Vascular dysregulation, optic nerve compartment syndrome and increased retinal venous pressure: Aspects of the same underlying disease?

Dr Katarzyna Konieczka (Basel) demonstrated that these three clinical pictures often occur together, especially in NTG patients with Flammer syndrome. The good news is that, at least in her study, these three entities improved simultaneously under a combination therapy with magnesium and a very low dose of Nifedipine. 
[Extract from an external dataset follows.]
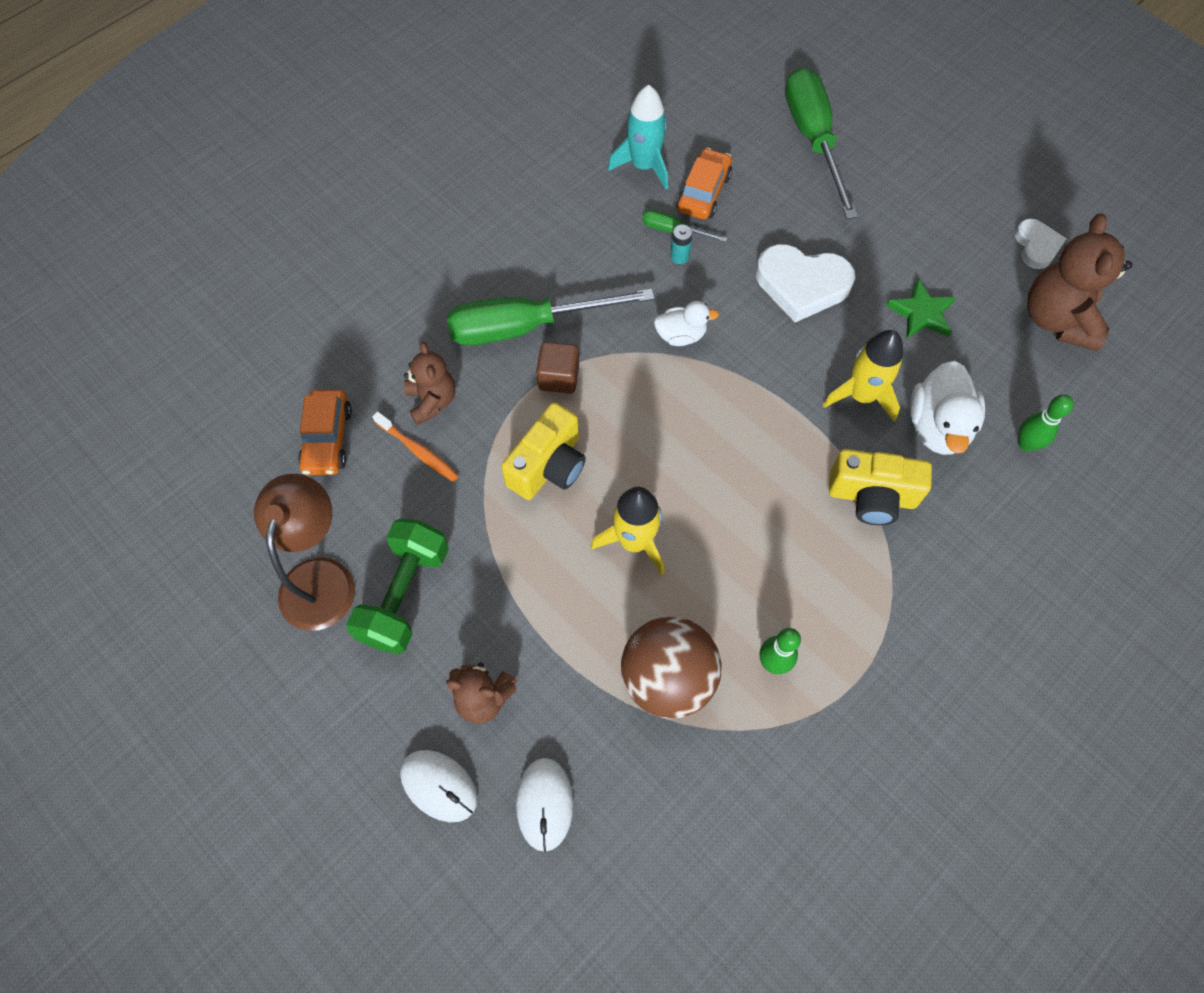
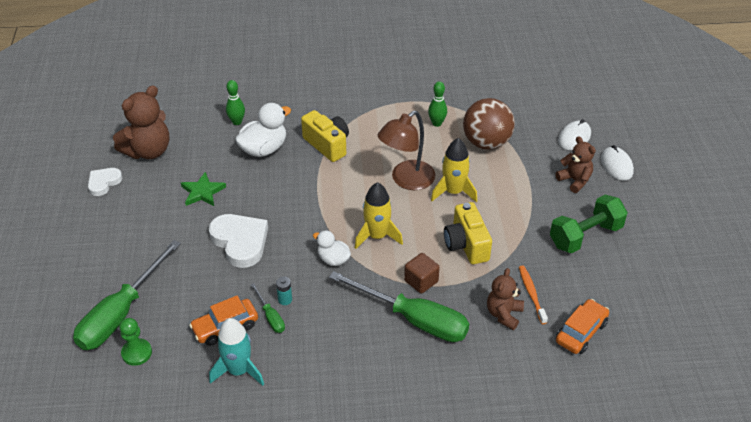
camera: 140 degrees left, 20 degrees down
(321, 577) = (626, 268): brown lamp -> brown lamp (406, 180)
(548, 466) = (466, 244): yellow camera -> yellow camera turned 90 degrees counterclockwise
(751, 120) = (137, 353): none -> green pawn
(861, 396) = (280, 179): yellow rocket -> yellow rocket (377, 236)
Retinal Vessel Analysis: Helpful Tool for Cardiologists as well

The response of arterioles and venules in the retina to flickering light allows a statement on vascular health in other organs. Dynamic retinal vascular analysis has made the high-tech investigation, actually developed for ophthalmologists, a helpful tool for cardiologists. According to Prof. Henner Hanssen (Basel), alterations of the small retinal vessels measured with the Retinal Vessel Analyzer are a warning signal. Both reduced responses to flickering light as well constricted arteries and or dilated veins are risk indicators for arterial hypertension, diabetes mellitus and obesity which may predict an increased occurrence of heart attack, stroke and cardiac mortality. The dynamic retinal vascular analysis (DVA), developed by Walthard Vilser (Jena), measures the diameter of certain small retinal arteries and veins. With a 12.5 Hz or 8 Hz optoelectrical flicker light, a stimulation is exercised which induces in healthy retinal arteries and veins a dilatation.
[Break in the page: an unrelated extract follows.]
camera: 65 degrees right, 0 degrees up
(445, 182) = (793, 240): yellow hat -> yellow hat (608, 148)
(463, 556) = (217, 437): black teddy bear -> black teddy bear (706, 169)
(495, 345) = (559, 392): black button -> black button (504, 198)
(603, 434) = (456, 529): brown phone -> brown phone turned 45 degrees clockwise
According to Hanssen's experience, the retinal vascular analysis not only detects vascular alterations corresponding to already exiting diseases but also allow a prediction of future cardio-vascular diseases and enable monitoring of the effect of therapeutic interventions. For example, the Basel study group imposed a 20-minute exercise program on children during school breaks, five days a week for four weeks, and at the end of this period, compared with an inactive or normally active control group (36 participants each), found a clear improvement in the vascular parameters CRAE (central retinal vein equivalent) and, in parallel, improved cognitive function.
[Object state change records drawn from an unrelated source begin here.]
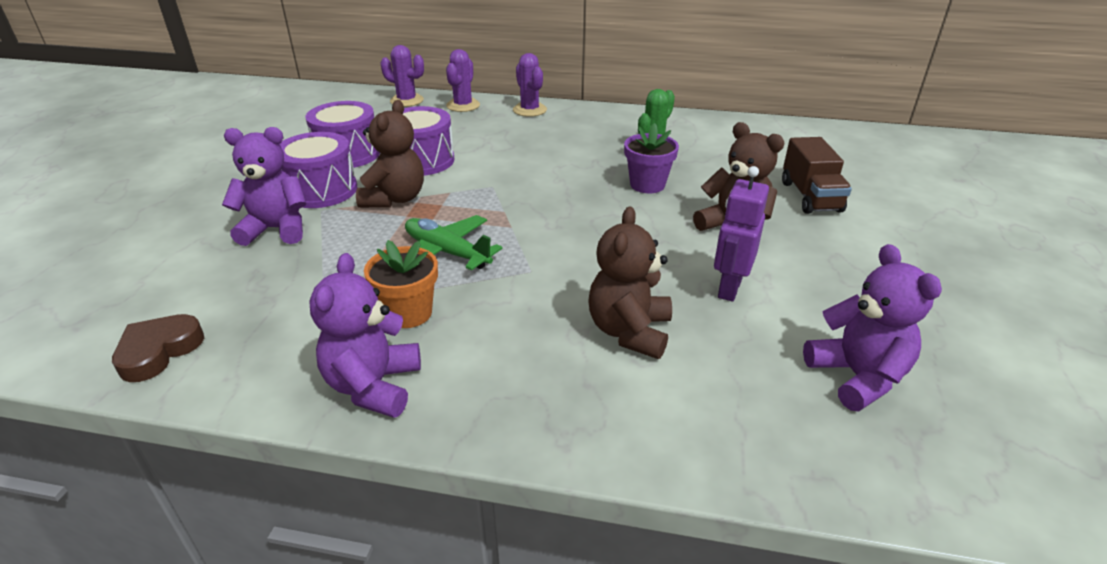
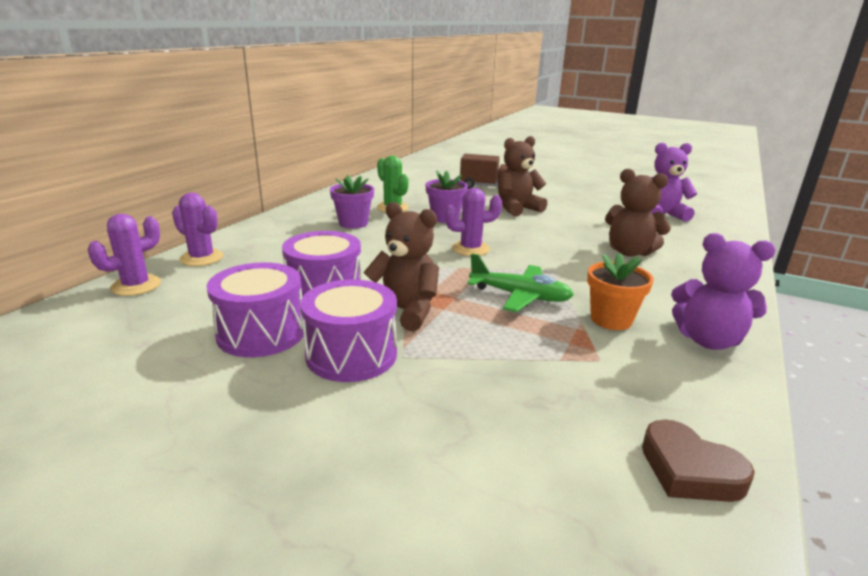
camera: 75 degrees left, 10 degrees down
(276, 229) = (436, 388): purple teddy bear -> none
(447, 252) = (520, 296): green plane -> green plane turned 120 degrees counterclockwise
(529, 110) = (258, 232): purple cactus -> purple cactus (470, 249)
(585, 141) = (353, 223): none -> purple flower pot
(729, 288) = (584, 222): purple robot -> none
Another study focused on physically inactive seniors. A total of 160 participants between 50 and 69 years of age underwent 12 weeks of High Intensity Training (HIT); the first results of this yet unpublished study showed an improvement in retinal vascular parameters after the program. According to the speaker, this analysis is sensitive to the effect of treatment strategies and can also document the success of an ADAM strategy (aggressive decrease of atherosclerosis modifiers, a combination of diet, exercise and medication) in cardiovascular high-risk patients.
Dr. Matthias Nägele from the Department of Internal Medicine (Baden CH) documented in patients with a well-adjusted, compensated heart failure a significantly reduced flicker-induced arteriolar dilatation in the retina, without clear changes in the width of brachial arteries after stimulation. This points, according to Nägele, to a limited microvascular endothelial function in patients with a normal macrovascular endothelial function. The reduction in venous flicker-induced dilatation compared to dilatation in healthy individuals was associated with echographic evidence of left ventricular stiffness and pulmonary hypertension. An important cardiovascular risk factor, hypercholesterolemia, was also associated with a significant reduction of flicker-stimulated arteriolar dilatation. According to Nägele, retinal vascular analysis may be a useful tool for cardiologists to assess the success of vascular-targeted therapies in patients with heart failure.